- _WORK TASK_: Starting at the line that contains "TORNA ALLA RICERCA", transcribe every line through the end of the records, leaving out the pictures.

::::

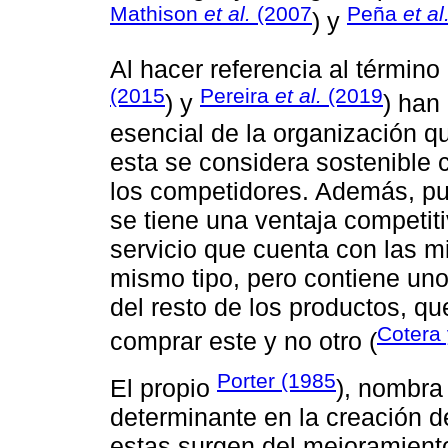
Mathison
et al.
(2007
Peña
et al
) y
Al hacer referencia al términ
(2015
Pereira
et al.
(2019
) y
) han
esencial de la organización que
esta se considera sostenible 
los competidores. Además, pu
se tiene una ventaja competit
servicio que cuenta con las m
mismo tipo, pero contiene uno
del resto de los productos, qu
Cotera
comprar este y no otro (
Porter (1985
El propio
), nombra
determinante en la creación d
estas surgen del mejoramient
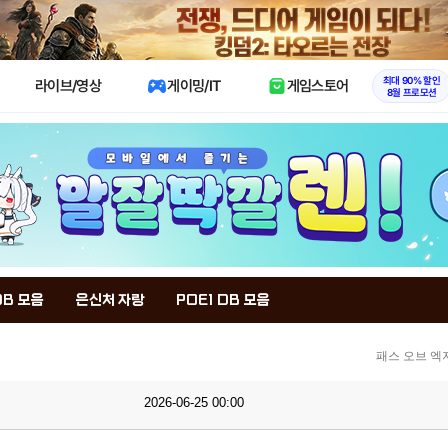
X
최대 90% 할인
라이브/영상
게이밍/IT
게임스토어
8월 프로모션
DB 모음
은신처 자랑
POE1 DB 모음
패스 오브 엑
2026-06-25 00:00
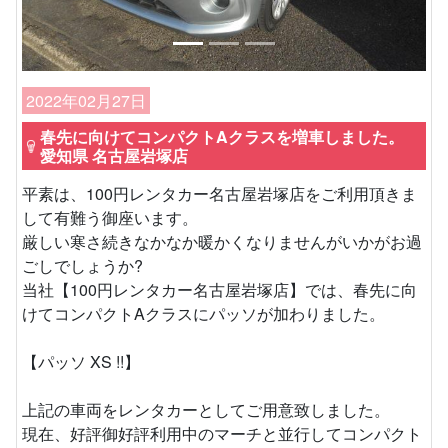
2022年02月27日
春先に向けてコンパクトAクラスを増車しました。
愛知県 名古屋岩塚店
平素は、100円レンタカー名古屋岩塚店をご利用頂きま
して有難う御座います。
厳しい寒さ続きなかなか暖かくなりませんがいかがお過
ごしでしょうか?
当社【100円レンタカー名古屋岩塚店】では、春先に向
けてコンパクトAクラスにパッソが加わりました。
【パッソ XS !!】
上記の車両をレンタカーとしてご用意致しました。
現在、好評御好評利用中のマーチと並行してコンパクト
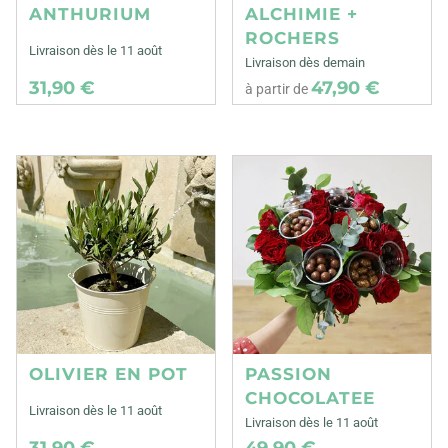
ANTHURIUM
ALCHIMIE +
ROCHERS
Livraison dès le 11 août
Livraison dès demain
31,90 €
47,90 €
à partir de
OLIVIER EN POT
PASSION
CHOCOLATEE
Livraison dès le 11 août
Livraison dès le 11 août
31,90 €
49,90 €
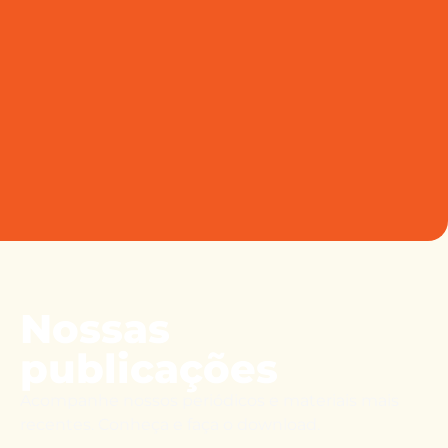
Nossas
publicações
Acompanhe nossos periódicos e materiais mais
recentes. Conheça e faça o download.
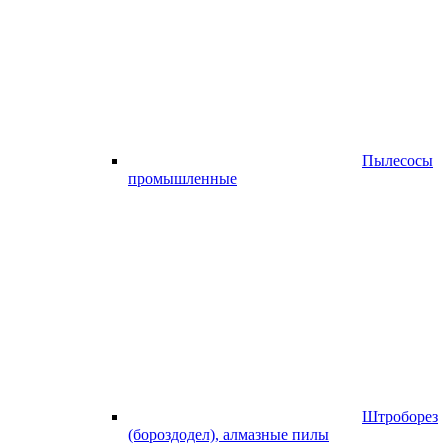
Пылесосы
промышленные
Штроборез
(бороздодел), алмазные пилы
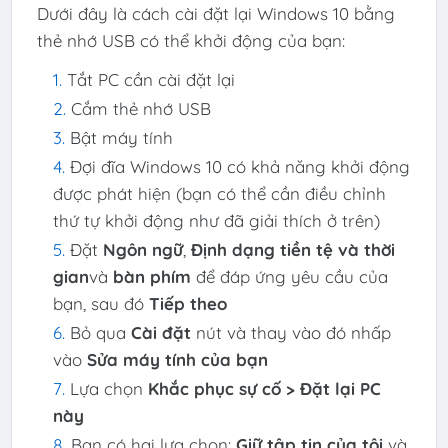
Dưới đây là cách cài đặt lại Windows 10 bằng
thẻ nhớ USB có thể khởi động của bạn:
Tắt PC cần cài đặt lại
Cắm thẻ nhớ USB
Bật máy tính
Đợi đĩa Windows 10 có khả năng khởi động
được phát hiện (bạn có thể cần điều chỉnh
thứ tự khởi động như đã giải thích ở trên)
Đặt
Ngôn ngữ
,
Định dạng tiền tệ và thời
gian
và
bàn phím
để đáp ứng yêu cầu của
bạn, sau đó
Tiếp theo
Bỏ qua
Cài đặt
nút và thay vào đó nhấp
vào
Sửa máy tính của bạn
Lựa chọn
Khắc phục sự cố > Đặt lại PC
này
Bạn có hai lựa chọn:
Giữ tập tin của tôi
và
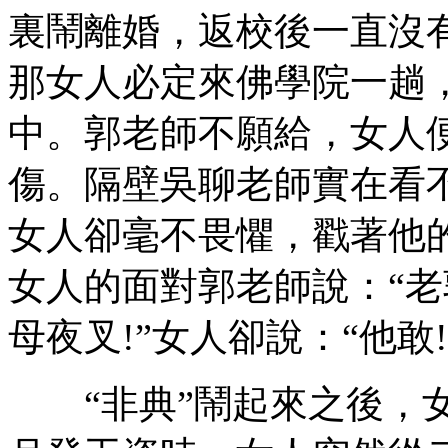
裏鬧離婚，返校後一直沒
那女人必定來佛學院一趟
中。郭老師不願給，女人
傷。隔壁吳聊老師實在看
女人卻毫不畏懼，戳著他
女人的面對郭老師說：“
母夜叉!”女人卻說：“他敢
“非典”鬧起來之後，女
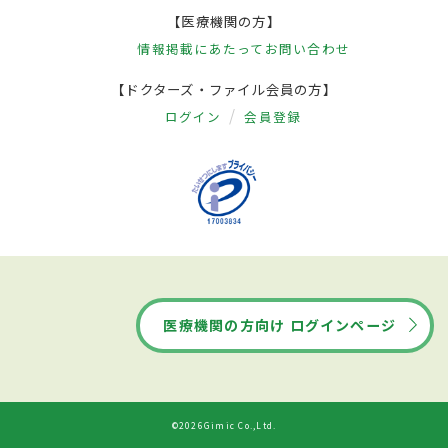
【医療機関の方】
情報掲載にあたって
お問い合わせ
【ドクターズ・ファイル会員の方】
ログイン
会員登録
医療機関の方向け ログインページ
©2026Gimic Co.,Ltd.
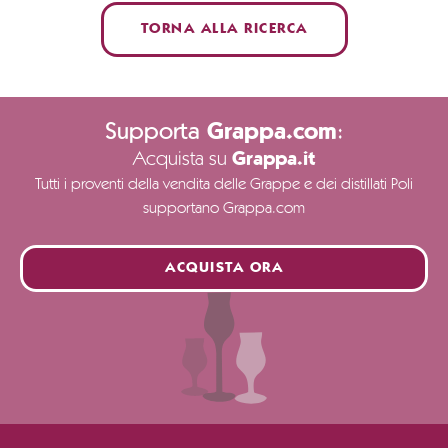
TORNA ALLA RICERCA
Supporta
:
Grappa.com
Acquista su
Grappa.it
Tutti i proventi della vendita delle Grappe e dei distillati Poli
supportano Grappa.com
ACQUISTA ORA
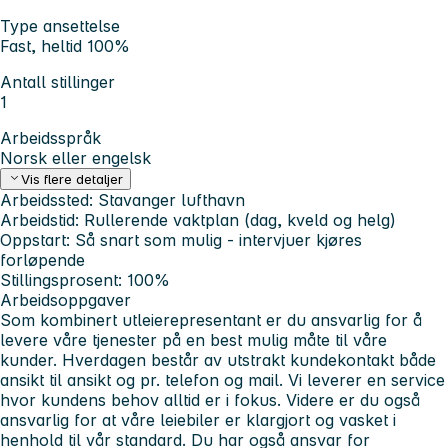
Type ansettelse
Fast, heltid 100%
Antall stillinger
1
Arbeidsspråk
Norsk eller engelsk
Vis flere detaljer
Arbeidssted:
Stavanger lufthavn
Arbeidstid:
Rullerende vaktplan (dag, kveld og helg)
Oppstart:
Så snart som mulig - intervjuer kjøres
forløpende
Stillingsprosent:
100%
Arbeidsoppgaver
Som kombinert utleierepresentant er du ansvarlig for å
levere våre tjenester på en best mulig måte til våre
kunder. Hverdagen består av utstrakt kundekontakt både
ansikt til ansikt og pr. telefon og mail. Vi leverer en service
hvor kundens behov alltid er i fokus. Videre er du også
ansvarlig for at våre leiebiler er klargjort og vasket i
henhold til vår standard. Du har også ansvar for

::::

- _EXPECTED ANSWER_:
TORNA ALLA RICERCA
Supporta
:
Grappa.com
Acquista su
Grappa.it
Tutti i proventi della vendita delle Grappe e dei distillati Poli
supportano Grappa.com
ACQUISTA ORA
Type ansettelse
Fast, heltid 100%
Antall stillinger
1
Arbeidsspråk
Norsk eller engelsk
Vis flere detaljer
Arbeidssted:
Stavanger lufthavn
Arbeidstid:
Rullerende vaktplan (dag, kveld og helg)
Oppstart:
Så snart som mulig - intervjuer kjøres
forløpende
Stillingsprosent:
100%
Arbeidsoppgaver
Som kombinert utleierepresentant er du ansvarlig for å
levere våre tjenester på en best mulig måte til våre
kunder. Hverdagen består av utstrakt kundekontakt både
ansikt til ansikt og pr. telefon og mail. Vi leverer en service
hvor kundens behov alltid er i fokus. Videre er du også
ansvarlig for at våre leiebiler er klargjort og vasket i
henhold til vår standard. Du har også ansvar for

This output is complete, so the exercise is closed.